GPT-4o's images and lessons from native input-output multimodality
Hints of a natively multi-modal future.
One of the largest open questions on the trajectory of language modeling research that has been unanswered over the last couple of years has been: Will natively multimodal models like GPT-4o, Chameleon, or Gemini have fundamental advantages in scaling by having more pretraining data sources?
GPT-4o and Gemini are the flagship models surrounding this question. I remember it vividly — when GPT-4o launched in May of 2024, many people asked, “Wait, isn’t this model worse?” It was one of those many times where I had to have faith in the long trajectory modeling progress and that it would get better. The other side was Gemini, where the blog post in December of 2023 stated:
It was built from the ground up to be multimodal, which means it can generalize and seamlessly understand, operate across and combine different types of information including text, code, audio, image and video.
Over the last 12-18 months, these natively multimodal trained models definitely have continued to improve in performance and it’s no longer a reasonable complaint that the original GPT-4 (or Bard!?!?) is better. Replications of this are arguably even further behind than techniques like text-only models and multimodal finetunes for vision.
These omni models are really not widely available. Chameleon had its generative abilities restricted for release by removing the weights for multimodal generation. Some new serious work just emerged last week from Qwen, but it’s still just a 7B omni model (there are other early models you can track in our Artifacts Log roundups).
All of this is to say that while some major model providers made the jump to native multimodal training, the use of generation hasn’t broken through into the forefront of AI discourse to the extent that image generation has last week. Both OpenAI and Google have voice modes that directly interact with these multimodal models (e.g. simply confirmed in OpenAI’s FAQs).
As with much of society these days, visuals are what breaks through the noise and becomes a focusing point of discussion. At least in the case of OpenAI’s audio mode, the image generation is also far more permissive in complying with potentially sensitive requests than the audio model. The audio mode of ChatGPT won’t even sing, let alone make instrumental noises, but it seems like that’ll come soon as the general restrictions on behavior loosen.
Users of Gemini have seen the benefit of this for taking in audio or video (or plugging YouTube directly into the model context in AI Studio), but this was not super new relative to models like GPT-4v, which were finetuned to also take visual content.
Now, we are finally getting access to generation. There are no clear signs of why this took so long, but there are plenty of directions this points to for the future.
If native multimodal training is table stakes for having a model truly at the frontier of performance and user experience in the next 1-2 years, it’ll make it substantially harder for the next likes of xAI or DeepSeek to pop onto the scene.
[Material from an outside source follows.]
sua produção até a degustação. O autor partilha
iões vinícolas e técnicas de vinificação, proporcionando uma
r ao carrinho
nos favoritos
Training these native multimodal models presents a natural next step in technical difficulty compared to text-only or text-image input models, by needing substantial data acquisition and mixing knowledge along with more training stability improvements.

Shifting norms of model control and behavior
The most impactful change for a switch from DALLE for image generation to the model natively is that it allows more control over aligning the generated images with other stages of behavior and character training within the organization.
Previously, generations to DALLE had to go through a “prompt rewriting” stage where GPT-4o rewrites the user prompt before passing it into DALLE in order to make it more detailed. This helped the final output be preferred in human preference rankings.
The change in mode here was that images didn’t really work as inputs here because the embeddings couldn’t go across systems. Generating with DALLE (and similar applications like Midjourney) often felt more like rolling the dice and hoping for a wonderful output. The tenor of the standalone AI images often felt separated from reality in a tacky way, while obviously being incredibly impressive.
GPT-4o makes prompting the image generation easier for technical and UX levels. It’s one of the most common habits of modern society to include images and text context in a text box. We’re used to this.
Then, technically, the best guesses are that GPT-4o does a first pass of autoregressive image generation (via generating patches in a uniform way across the model, like generating tiles from top left to bottom right), and then it is handed off to a diffusion model that takes that noisy image in instead of random noise. The core of the image being generated from a model that reads the image and inputs text is crucial.
Having one model in control is far easier from a behavior perspective. The gap between prompt rewriting and the generative model made problems like the model generating elephants when asked not to or content violations much messier to pin down.
So now OpenAI has a better system design to implement their goals on model behavior.